== Goals ==
- A) Please copy the thread on men's lingerie between "I think that's" and "five o'clock shadow.", inclusive, changing "work shirt" to "flannel shirt".
- B) Write what comes next in the thread on men's lingerie.

== Document segment ==

# sexy lingerie for a man?



## rush (Mar 29, 2013)

They have all kinds of sexy gorgeous lingerie for women, so whats a man to wear? I want to look sexy for my wife too???


----------



## Faithful Wife (Oct 31, 2012)

Unless she buys it for you or approves it, she might not be into it. Some women don't like a man to put on anything special. Some like a man in just his usual undies or naked.


----------



## rush (Mar 29, 2013)

Maybe so, but I don't feel sexy in them.....


----------



## Faithful Wife (Oct 31, 2012)

I hear ya. Has your wife ever expressed an interest in your wearing anything special?


----------



## NewHubs (Dec 23, 2012)

I wear silk boxers...does that count?
_Posted via Mobile Device_


----------



## Married but Happy (Aug 13, 2013)

My wife likes a variety of things, from tear-off thongs to spandex long leg briefs, with an unbuttoned dress shirt and a dash of cologne. Guaranteed to turn her on.


----------



## tracyishere (Dec 2, 2012)

NewHubs said:


> I wear silk boxers...does that count?
> _Posted via Mobile Device_


I think that's sexy!


----------



## tracyishere (Dec 2, 2012)

I think the sexiest way a man can dress is low rise pants ( just low enough to see his pelvis), with button up work shirt, top button undone with a wife beater underneath and maybe some chest hair poking out. Unkempt tosseled hair and a five o'clock shadow.

== Stored data ==
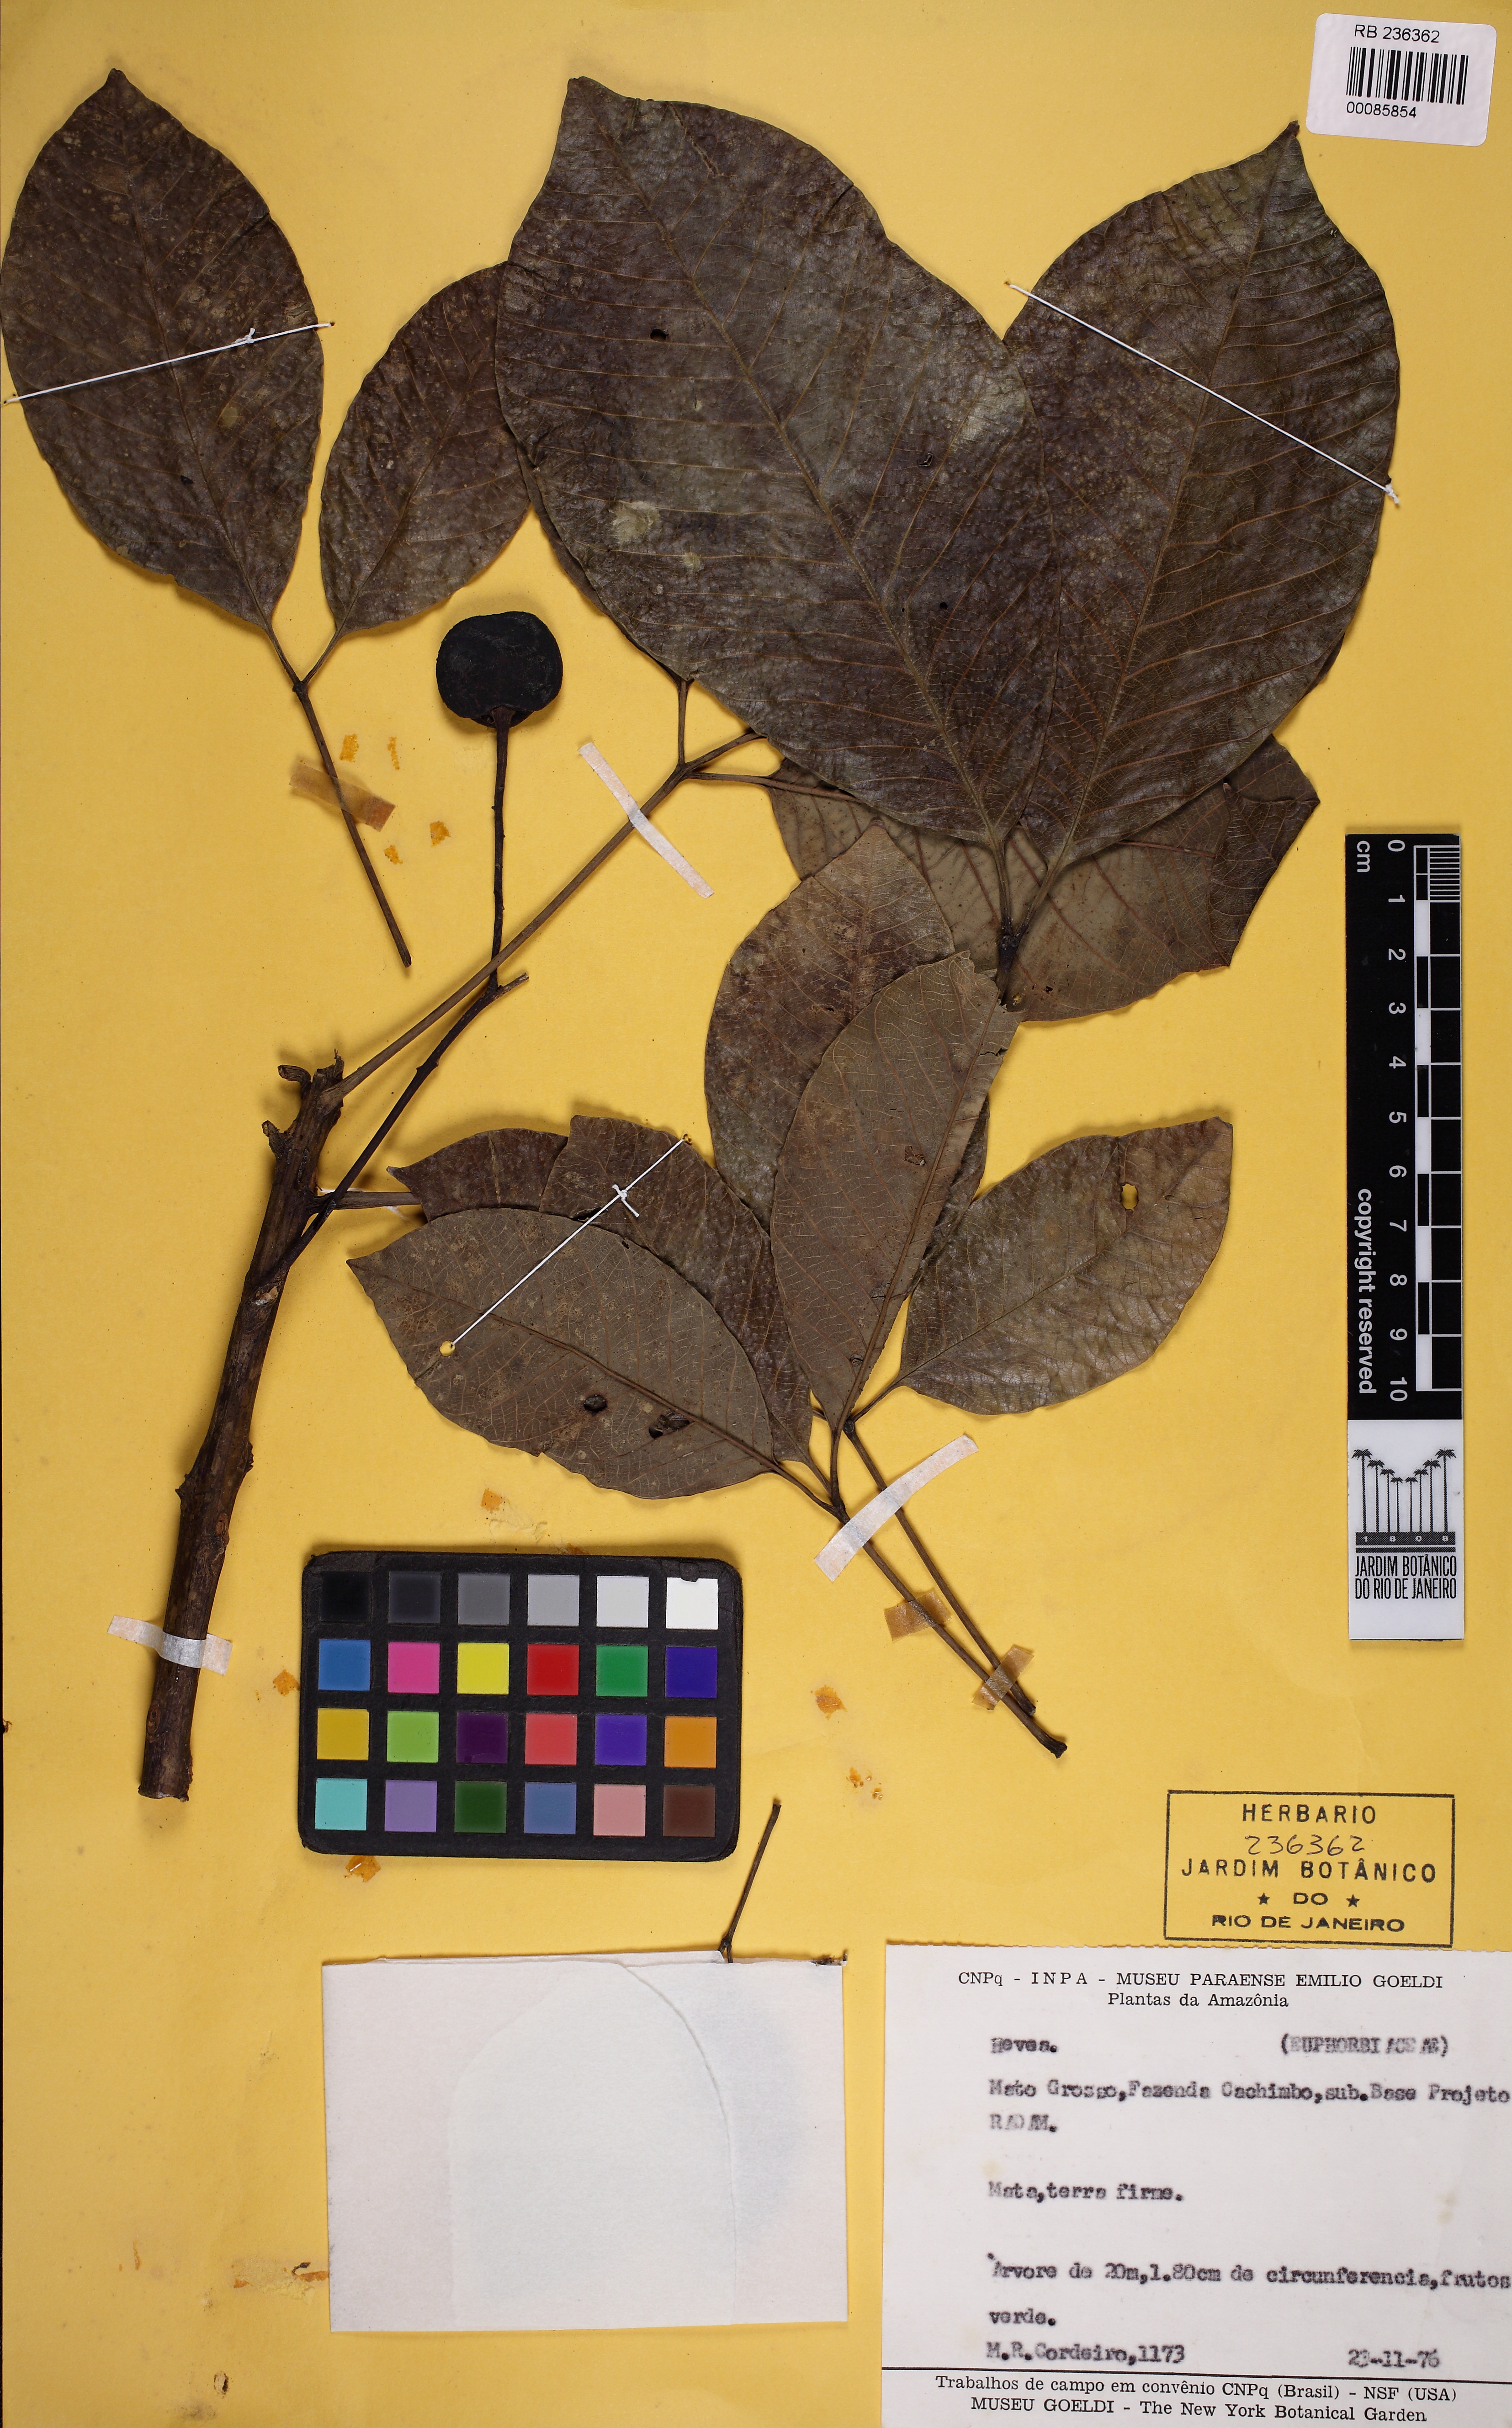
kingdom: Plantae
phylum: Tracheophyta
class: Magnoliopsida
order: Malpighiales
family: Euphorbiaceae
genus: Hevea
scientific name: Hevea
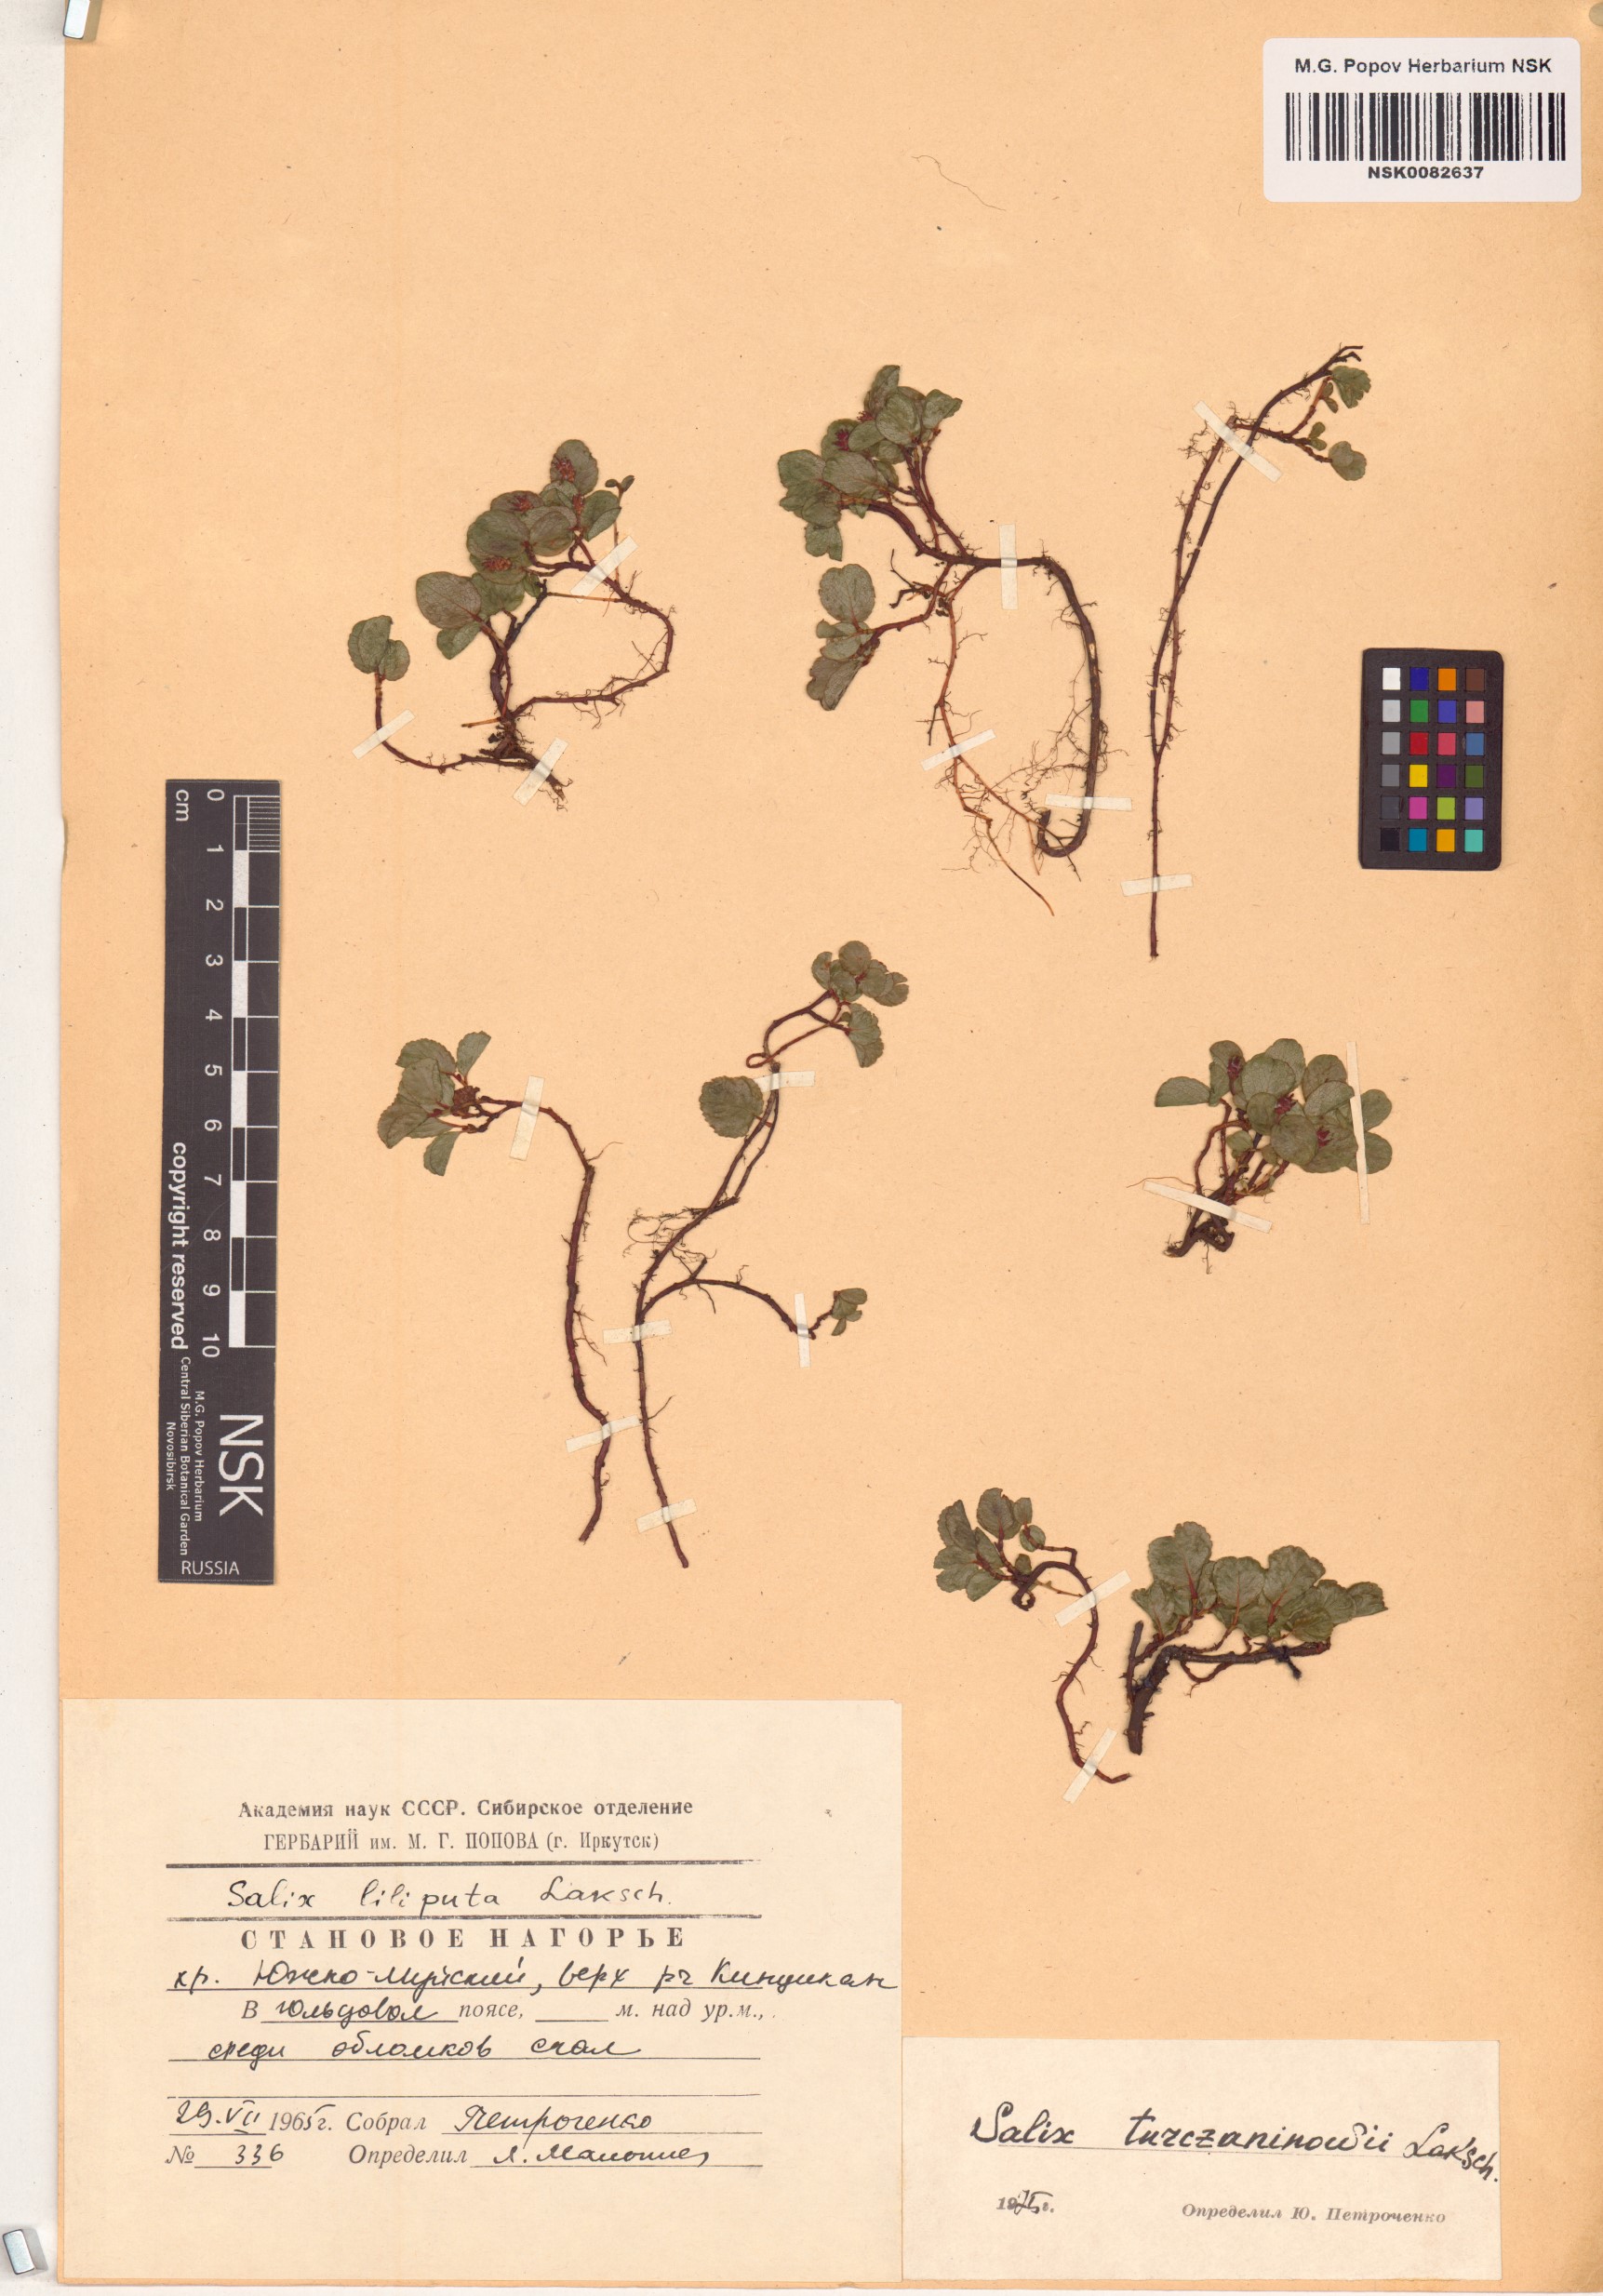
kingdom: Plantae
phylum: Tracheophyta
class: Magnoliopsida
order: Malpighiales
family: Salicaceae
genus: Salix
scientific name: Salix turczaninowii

== Outputs for the tasks ==
- A)
I think that's sexy!


----------



## tracyishere (Dec 2, 2012)

I think the sexiest way a man can dress is low rise pants ( just low enough to see his pelvis), with button up flannel shirt, top button undone with a wife beater underneath and maybe some chest hair poking out. Unkempt tosseled hair and a five o'clock shadow.

- B)
----------



## Pandakiss (Oct 29, 2010)

Check out "3 wishes" and "milanoo". Both have nice stuff for both, and it's pretty reasonable and a nice selection for her.


----------



## rush (Mar 29, 2013)

My wife has expressed nothing about sexy, I need to try and wow her somehow, ,,,,,,......,


----------



## mablenc (Feb 26, 2013)

You can't go wrong with boxers.


----------



## MissScarlett (May 22, 2013)

I got my husband some - I guess you would call them boxer briefs but they are made out of very stretchy thin material. You can see everything. I like it.


----------



## rush (Mar 29, 2013)

worth a try I guess


----------



## LonelyinLove (Jul 11, 2013)

I bought silk boxers for my hubs....for the short time he actually gets to keep them on...


----------



## rush (Mar 29, 2013)

amazon has em, called magic silk....


----------



## EntirelyDifferent (Nov 30, 2012)

I'd try to talk to her about it first, because it's such a personal thing. 
I love when my partner wears jeans with the boots he got in the military... or sometimes just the boots. 

I want him to feel sexy too, but if he randomly showed up with 'sexy' guy lingerie, I'm not sure I'd know how to react, because it's not my thing.


----------



## CuddleBug (Nov 26, 2012)

What's that outfit Borat wore? :smthumbup:

Serious though, silk boxers I could do.


----------



## RedRose14 (Aug 15, 2013)

CuddleBug said:


> What's that outfit Borat wore? :smthumbup:
> 
> Serious though, silk boxers I could do.


A mankini:rofl:

I bought Hubby a leopard print thong a few years ago and he sometimes surprises me with them, he does look funny in them, but they do make his bulge look impressive.

I think the sexiest are the stretch boxers which keep everything supported and let you see the outline of the full package .... very nice


----------



## WyshIknew (Aug 18, 2012)

I just wear Calvins, they have a little pocket that seems to make things look more impressive.

I wouldn't call them sexy, but they are very comfortable. My wife prefers me to wear the ones on the left.


----------



## RandomDude (Dec 18, 2010)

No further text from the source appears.